### COLLECTED MATERIAL
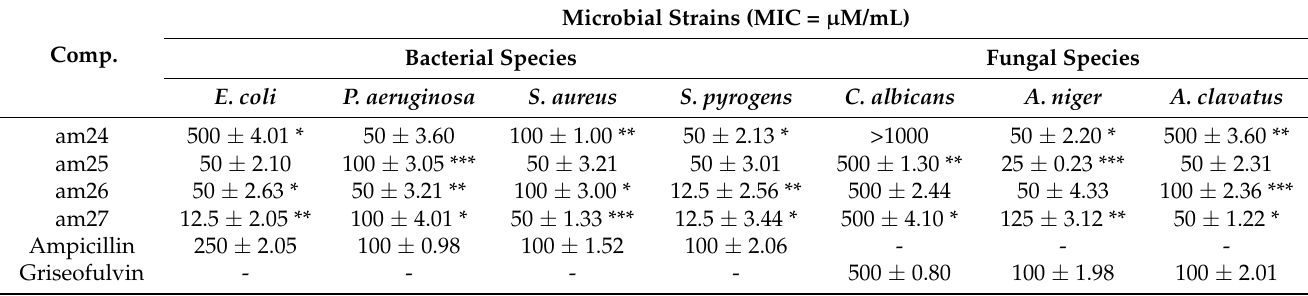
Table 12. Results of antimicrobial screening of the synthesized compounds ( am24 – am27 ).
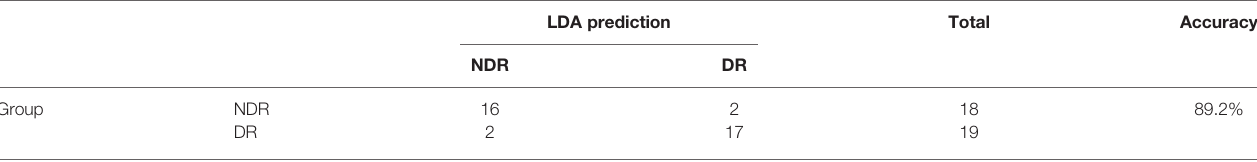
TABLE 1 | Leave-one-out cross validation of the linear discriminant analysis (LDA) model.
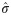
Spread values from Experiments 1 (2AFC_g), 2 (4AFC_g), & 3 (4AFC_l).Left panels show the spread value (σ) (i.e. inverse of the slope, with units of log10 arcsec) as a function of age. Right panels show the distribution of spreads for each experiment. A. Results from Experiment 1. B. Experiment 2; C. Experiment 3. Green dots are the individual spreads obtained from the fitting. The red dots in panels A and B correspond to the spread values of the participants described in Fig 3. Black lines are fitted regression lines (dashed lines: 95% regression confidence interval for the mean). A. σ^(age)2AFC_g = 0.632+0.308×log10(age). B. σ^(age)4AFC_g = 2.097–0.924×log10(age). C. σ^(age)4AFC_l = 2.295–0.996×log10(age). Top left of left panels shows the Pearson correlation between age and thresholds (log10(age) and σ).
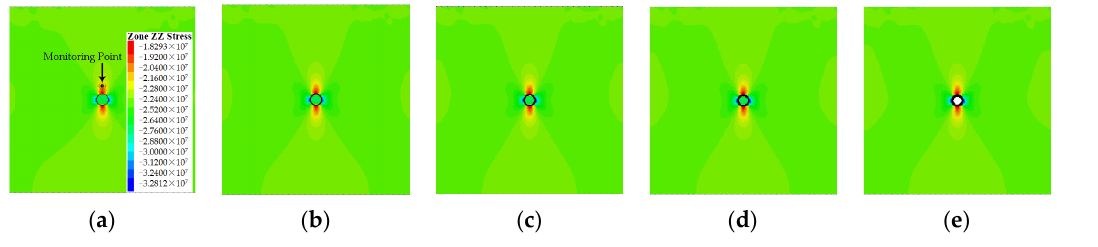
Figure 11. Vertical stress at different drilling depths. ( a ) 3 cm; ( b ) 6 cm; ( c ) 9 cm; ( d ) 12 cm; and ( e ) 15 cm.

### EXERCISE AIM
Return each line above exactly; any pictures are to be skipped.

### SOLVED PROBLEM
Table 12. Results of antimicrobial screening of the synthesized compounds ( am24 – am27 ).
TABLE 1 | Leave-one-out cross validation of the linear discriminant analysis (LDA) model.
Spread values from Experiments 1 (2AFC_g), 2 (4AFC_g), & 3 (4AFC_l).Left panels show the spread value (σ) (i.e. inverse of the slope, with units of log10 arcsec) as a function of age. Right panels show the distribution of spreads for each experiment. A. Results from Experiment 1. B. Experiment 2; C. Experiment 3. Green dots are the individual spreads obtained from the fitting. The red dots in panels A and B correspond to the spread values of the participants described in Fig 3. Black lines are fitted regression lines (dashed lines: 95% regression confidence interval for the mean). A. σ^(age)2AFC_g = 0.632+0.308×log10(age). B. σ^(age)4AFC_g = 2.097–0.924×log10(age). C. σ^(age)4AFC_l = 2.295–0.996×log10(age). Top left of left panels shows the Pearson correlation between age and thresholds (log10(age) and σ).
Figure 11. Vertical stress at different drilling depths. ( a ) 3 cm; ( b ) 6 cm; ( c ) 9 cm; ( d ) 12 cm; and ( e ) 15 cm.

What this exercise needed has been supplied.